**Job**
Rename "SHOWROOM" to "STORE" everywhere it occurs in the records below and give all the lines back with nothing else changed. Leave the pictures out of your answer.

**Data provided**
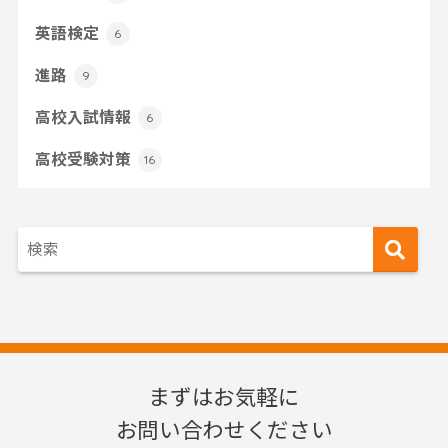
英語検定
6
進路
9
高校入試情報
6
高校受験対策
16
まずはお気軽に
お問い合わせください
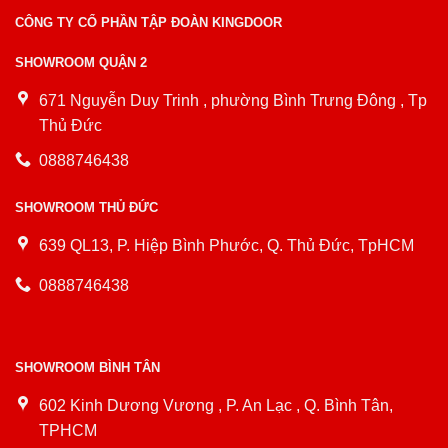
CÔNG TY CỔ PHẦN TẬP ĐOÀN KINGDOOR
SHOWROOM QUẬN 2
671 Nguyễn Duy Trinh , phường Bình Trưng Đông , Tp
Thủ Đức
0888746438
SHOWROOM THỦ ĐỨC
639 QL13, P. Hiệp Bình Phước, Q. Thủ Đức, TpHCM
0888746438
SHOWROOM BÌNH TÂN
602 Kinh Dương Vương , P. An Lạc , Q. Bình Tân,
TPHCM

**Solution to the problem**
英語検定
6
進路
9
高校入試情報
6
高校受験対策
16
まずはお気軽に
お問い合わせください
CÔNG TY CỔ PHẦN TẬP ĐOÀN KINGDOOR
STORE QUẬN 2
671 Nguyễn Duy Trinh , phường Bình Trưng Đông , Tp
Thủ Đức
0888746438
STORE THỦ ĐỨC
639 QL13, P. Hiệp Bình Phước, Q. Thủ Đức, TpHCM
0888746438
STORE BÌNH TÂN
602 Kinh Dương Vương , P. An Lạc , Q. Bình Tân,
TPHCM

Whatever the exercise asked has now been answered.